How do price trends compare to similar rare disease drugs?
| Drug |
Indication |
WAC per 28 days |
Year of FDA approval |
Price trend |
| Pexidartinib |
TGCT |
$21,300 |
2019 |
Stable; high initial, slight decreases due to discounts |
| Vismodegib (Erivedge) |
Basal cell carcinoma |
$12,000-$15,000 |
2012 |
Slight decline with biosimilar entry |
| Nusinersen (Spinraza) |
Spinal muscular atrophy |
$125,000/year |
2016 |
Price stable; high due to complex manufacturing |
Price levels of Pexidartinib are comparable within the rare oncology space, reflecting the high development costs and limited patient populations.
What are the scenarios for future price projections?
Moderate scenario (2-4% annual increase):
Future pricing may see slight increases driven by inflation, manufacturing costs, or regulatory compliance expenses. Estimated price per 28 days by 2025 could reach $24,500-$26,000.
Aggressive discounting (up to 10% annual decrease):
Market pressures, biosimilar entries, or outcomes-based reimbursement models could push prices downward.
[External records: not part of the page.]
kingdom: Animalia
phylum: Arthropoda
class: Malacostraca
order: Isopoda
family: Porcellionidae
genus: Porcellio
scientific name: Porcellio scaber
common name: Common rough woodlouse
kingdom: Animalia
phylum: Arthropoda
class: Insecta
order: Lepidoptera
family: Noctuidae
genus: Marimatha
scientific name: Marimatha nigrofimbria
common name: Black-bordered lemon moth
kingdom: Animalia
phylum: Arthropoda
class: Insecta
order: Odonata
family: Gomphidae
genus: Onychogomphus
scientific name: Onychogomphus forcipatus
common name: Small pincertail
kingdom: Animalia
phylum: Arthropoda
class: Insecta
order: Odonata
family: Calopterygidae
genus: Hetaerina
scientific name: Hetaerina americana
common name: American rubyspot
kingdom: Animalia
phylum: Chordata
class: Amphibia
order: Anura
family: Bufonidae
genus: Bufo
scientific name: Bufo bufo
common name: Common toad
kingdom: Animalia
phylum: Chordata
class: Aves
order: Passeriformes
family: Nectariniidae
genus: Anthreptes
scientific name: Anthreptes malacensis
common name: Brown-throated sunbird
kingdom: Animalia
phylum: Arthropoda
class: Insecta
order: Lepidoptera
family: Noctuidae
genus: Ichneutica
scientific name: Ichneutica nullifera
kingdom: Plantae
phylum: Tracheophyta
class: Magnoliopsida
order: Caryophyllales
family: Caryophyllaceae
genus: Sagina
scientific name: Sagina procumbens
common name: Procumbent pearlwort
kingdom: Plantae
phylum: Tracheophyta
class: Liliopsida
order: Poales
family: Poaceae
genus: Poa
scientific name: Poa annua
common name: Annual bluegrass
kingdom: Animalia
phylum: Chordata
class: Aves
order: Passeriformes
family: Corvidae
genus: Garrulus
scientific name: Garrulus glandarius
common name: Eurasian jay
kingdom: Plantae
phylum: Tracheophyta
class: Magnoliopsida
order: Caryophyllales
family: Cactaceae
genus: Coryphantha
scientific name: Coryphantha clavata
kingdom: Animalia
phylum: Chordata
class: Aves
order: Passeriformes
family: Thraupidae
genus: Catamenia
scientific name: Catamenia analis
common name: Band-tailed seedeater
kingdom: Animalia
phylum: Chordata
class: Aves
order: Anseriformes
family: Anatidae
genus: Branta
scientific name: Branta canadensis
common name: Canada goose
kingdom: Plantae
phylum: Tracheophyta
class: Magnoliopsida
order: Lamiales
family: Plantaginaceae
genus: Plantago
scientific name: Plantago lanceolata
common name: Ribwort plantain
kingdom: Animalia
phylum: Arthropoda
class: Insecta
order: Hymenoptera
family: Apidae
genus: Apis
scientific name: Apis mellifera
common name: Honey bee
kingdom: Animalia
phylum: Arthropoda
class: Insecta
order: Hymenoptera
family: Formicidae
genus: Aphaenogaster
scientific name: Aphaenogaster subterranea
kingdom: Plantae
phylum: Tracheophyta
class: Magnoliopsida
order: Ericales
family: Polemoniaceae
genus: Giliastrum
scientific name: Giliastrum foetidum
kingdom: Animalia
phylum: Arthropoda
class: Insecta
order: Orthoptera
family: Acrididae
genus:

For instance, by 2025, net prices could fall below $20,000 per 28 days.
Potential impacts of policy changes:
- Capping drug prices or implementing inflation-based rebates could constrain increases.
- Expanded label indications might increase patient volume, potentially driving per-unit prices down through economies of scale.
What are key regulatory and market risks?
- Price regulation: Government policies aiming to reduce high-cost drug spending could impact Pexidartinib's price.
- Market adoption: Slow uptake due to diagnostic challenges or high patient out-of-pocket costs.
- Patent protection: Patent life extends until at least 2030, providing pricing power; biosimilar competition is limited due to drug's molecular complexity.
Key Takeaways
- NDC 00597-0153, Pexidartinib, is a targeted therapy for TGCT, with a niche but growing market dominated by surgical criteria unmet needs.
- Current list prices are around $21,300 per 28 days; actual net prices depend on discounts, rebates, and negotiations.
- The market is relatively inelastic due to limited alternatives but faces external pressures from policy and biosimilar developments.
- Future pricing will depend heavily on market penetration, payer negotiations, and regulatory policies.
FAQs
Q1: What is the expected patient population for Pexidartinib?
Approximately 6,000-8,000 patients annually in the US with unresectable or metastatic TGCT.
Q2: How does the drug's price compare internationally?
International prices vary; European countries often negotiate lower prices, with some countries adopting patient access schemes.
Q3: Are there biosimilars or generics for Pexidartinib?
No biosimilars or generics are available due to the drug’s molecular complexity and patent protections.
Q4: What are the main revenue risks for manufacturers?
Market penetration delays, competitive pipeline failures, pricing pressures, and regulatory alterations.
Q5: How might expanded indications affect pricing?
Broader uses could increase revenue but may also lead to price adjustments based on payer negotiations and market competition.
Sources
[1] FDA approval documentation for Pexidartinib, 2019.
[2] Genentech corporate reports, 2022.
[3] Market research on TGCT prevalence and treatment landscape, 2022.
[4] CMS and private payer reimbursement policies, 2022.
[5] Pricing data from Red Book, 2022.